One of the most obvious observations among early studies that employed ambulatory measures of blood pressure recording was the fact that blood pressure tended to decrease (or dip) during nighttime hours or the hours during which the patient was sleeping. In brief, blood pressure typically exhibits a circadian rhythm, with lowest values occurring at night among persons on a normal sleep-wake cycle.
This was certainly no surprise, as comparable reductions in nighttime blood pressure were observed in hospitalized patients when intra-arterial recordings of blood pressure were being assessed. What became of interest to these investigators, however, was the considerable variability of the observed reduction in blood pressure that occurred during nighttime or periods of sleep. While many participants in these studies exhibited reductions in nocturnal blood pressure of 10percent or more (dippers), about one third of them showed very little reduction at all (non-dippers; Verdecchia, Schillaci, and Porcellati, 1991).
In contrast to dippers, research has shown that non-dippers exhibit higher left ventricular mass (Verdecchia et al., 1990), increased secretion of albumen (Bianchi et al., 1994), and increased incidence of stroke (Phillips et al., 2000) as well as cardiovascular disease (Ohkubo et al., 1997; Verdecchia et al., 1994). However, target organ pathology or risk for cardiovascular disease do not always differ in comparisons between dippers and non-dippers (Cuspidi et al., 1999; Roman et al., 1997), indicating that the association between dipper status and risk for cardiovascular disease may not be that robust. Furthermore, there is some evidence suggesting that extreme dipping (defined as a reduction in blood pressure during night greater than 20 percent) might also be associated with increased risk for cerebrovascular damage (Kario et al., 1996).
Therefore, the association between the degree of dipping during nighttime and risk for cardiovascular or cerebrovascular disease may be curvilinear in nature. Certainly, additional prospective trials are needed to clarify the inconsistent findings in this body of literature.

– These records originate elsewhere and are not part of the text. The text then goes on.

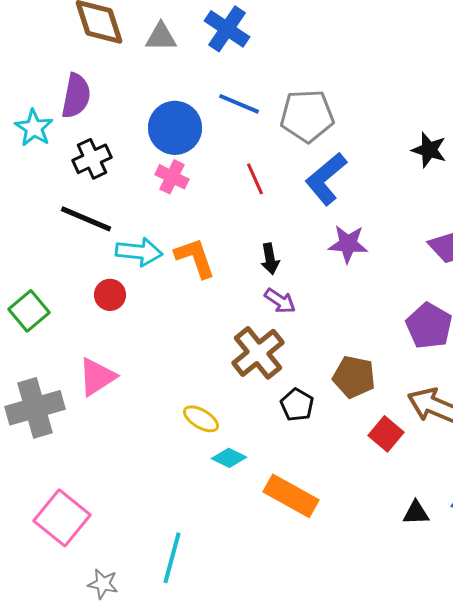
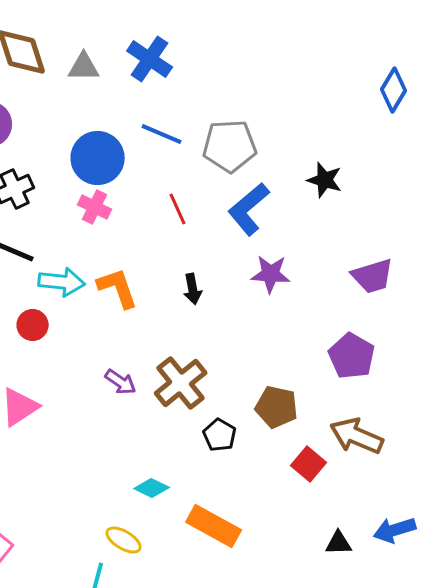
black star: (429, 150) -> (325, 180), moved
purple arrow: (280, 301) -> (121, 382), moved
yellow ellipse: (201, 419) -> (124, 540), moved

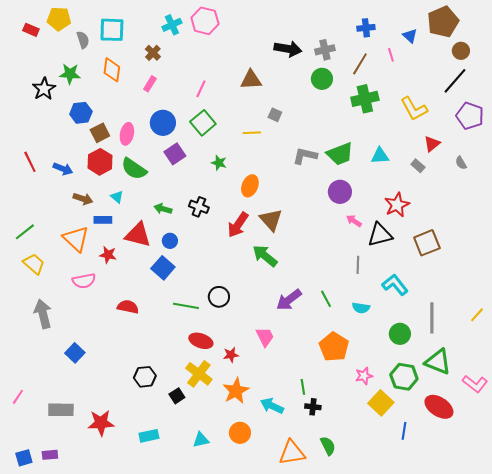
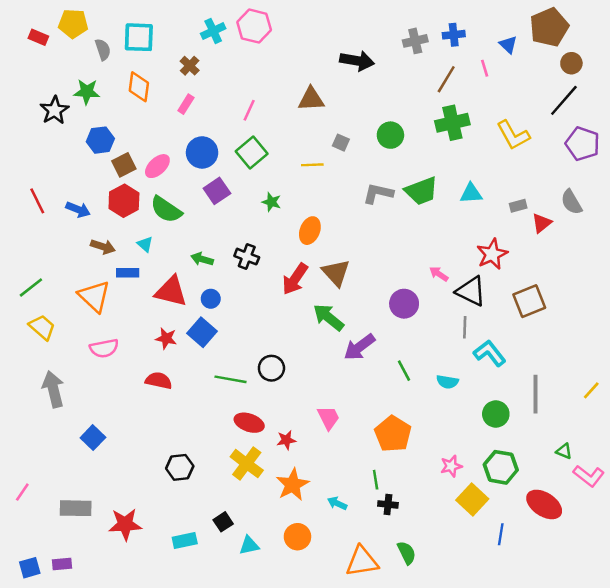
gray cross: (325, 50) -> (415, 41), moved
green circle: (322, 79) -> (390, 135), moved
pink ellipse: (127, 134) -> (157, 166), turned 35
red triangle: (432, 144) -> (542, 223), moved
gray semicircle: (461, 163) -> (571, 202), size x1.5
gray rectangle: (418, 166) -> (518, 206), turned -56
purple circle: (340, 192) -> (404, 304), moved
black triangle: (380, 235) -> (471, 291), turned 40
red star: (108, 255) -> (166, 338), moved
gray line: (358, 265) -> (465, 327), moved
purple arrow: (289, 300) -> (359, 347), moved
orange pentagon: (334, 347) -> (393, 434), moved
green triangle: (438, 362) -> (564, 451), moved, size x0.5
black square: (177, 396) -> (223, 522), moved
cyan arrow: (272, 406) -> (337, 503), size x0.7

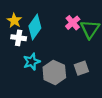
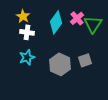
cyan diamond: (35, 27) -> (56, 22), moved
cyan star: (32, 62) -> (27, 57), moved

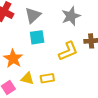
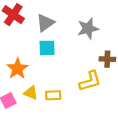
yellow L-shape: (68, 51) -> (90, 81), moved

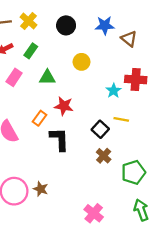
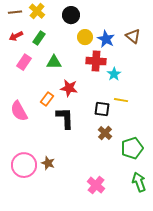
blue star: (105, 25) -> (106, 39), moved, turned 30
brown triangle: (129, 39) -> (133, 36), moved
yellow circle: (82, 62) -> (85, 37), moved
red cross: (136, 80) -> (96, 61), moved
black square: (100, 129) -> (102, 109), turned -35

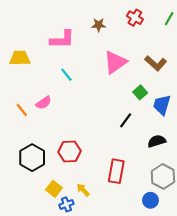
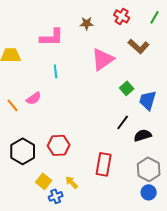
brown L-shape: (156, 63) -> (139, 46), moved
cyan line: (66, 75) -> (56, 71), turned 32
black line: (126, 120) -> (123, 122), moved
blue circle: (150, 200) -> (149, 192), moved

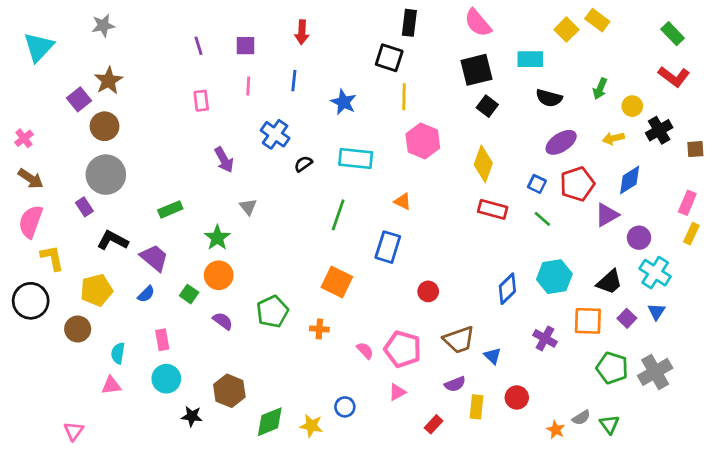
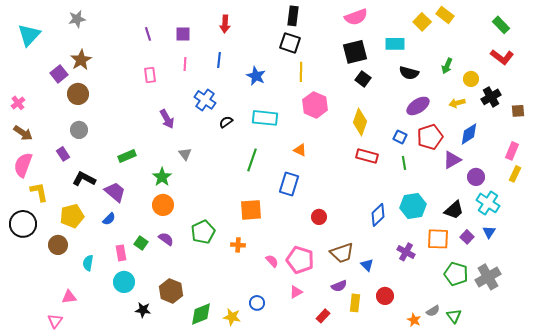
black rectangle: (409, 23) -> (293, 16), moved
pink semicircle: (478, 23) -> (356, 17), turned -70
gray circle: (106, 175) -> (79, 130), size x0.6
green line: (542, 219) -> (404, 163), turned 40
orange square: (337, 282) -> (251, 210), turned -30
green square: (189, 294) -> (141, 243), moved
pink triangle: (111, 385) -> (69, 297), moved

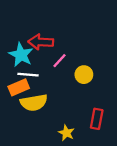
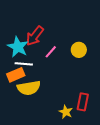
red arrow: (41, 42) -> (35, 36), turned -55
yellow circle: (84, 75) -> (79, 50), moved
yellow star: (66, 133) -> (66, 112), moved

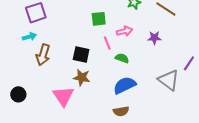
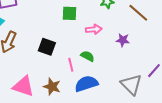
pink line: (107, 43) -> (71, 65), moved
brown star: (82, 78) -> (52, 87), moved
pink triangle: (63, 96) -> (23, 86), turned -45

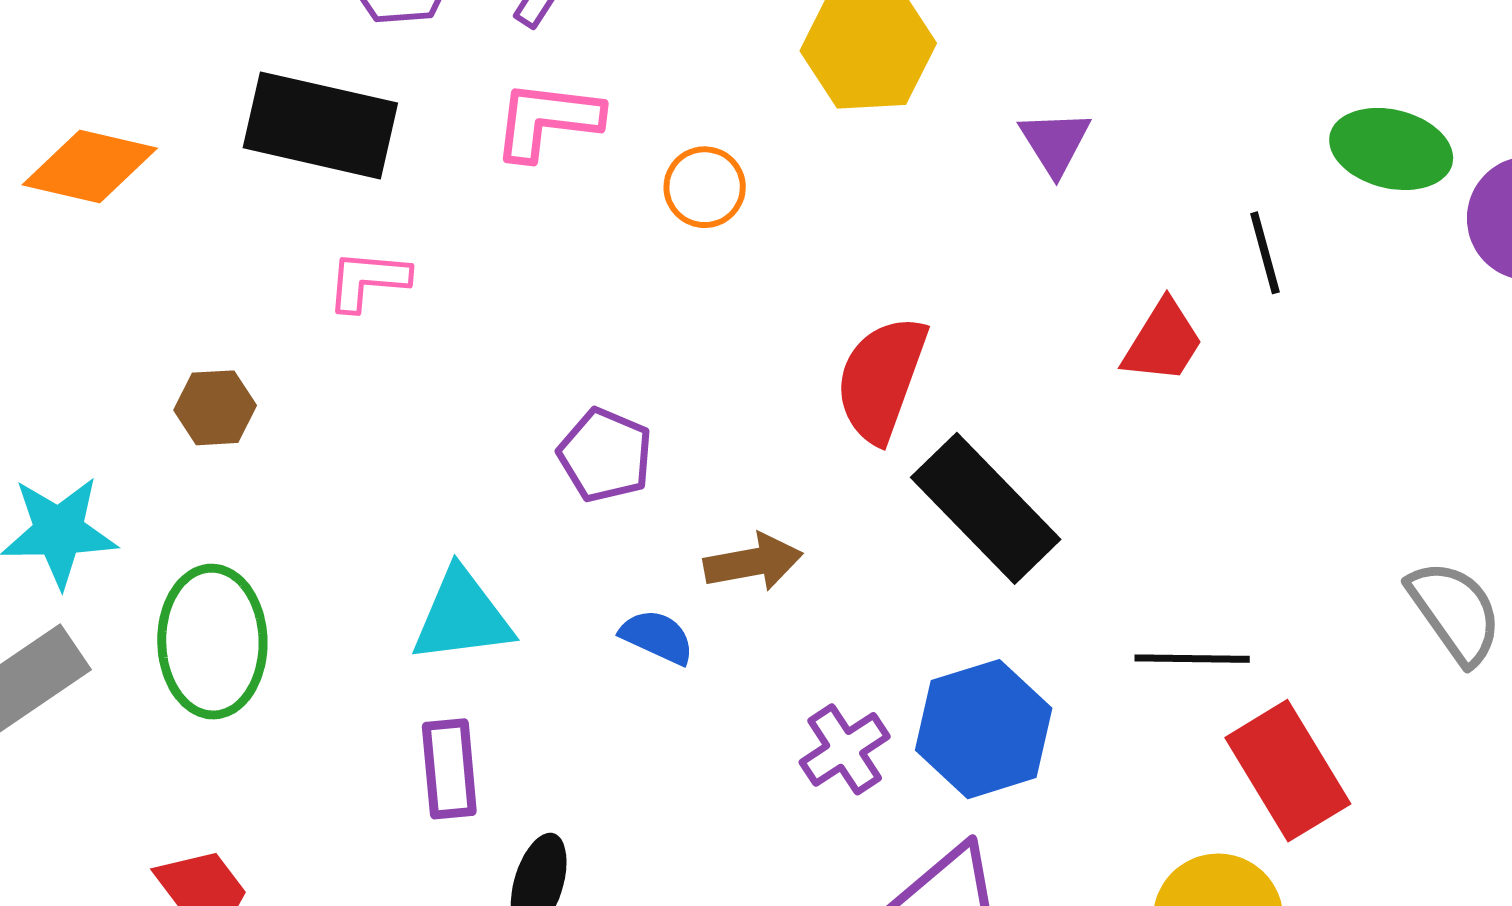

Part of the reason for these conflicting findings has been thought to be related to the unreliability associated with measurement of dipping status. Simply put, a significant number of individuals who exhibit a given dipping status during an ambulatory blood pressure monitoring period fail to show that same status during a second monitoring period (Dimsdale and Herren, 1998; Manning et al., 2000).
It is also possible that non-dipping is associated with increased disease risk only among a subgroup of individuals. For example, rates of non-dipping have been found to be greater among persons of African American ethnicity (Sherwood et al., 2001; Wilson, Sica, and Miller, 1999) or among persons who are sodium sensitive (Sica, 1999; Wilson et al., 1999), indicating that perhaps the increased risk associated with non-dipping may be uniquely linked to other constitutional differences of non-dippers.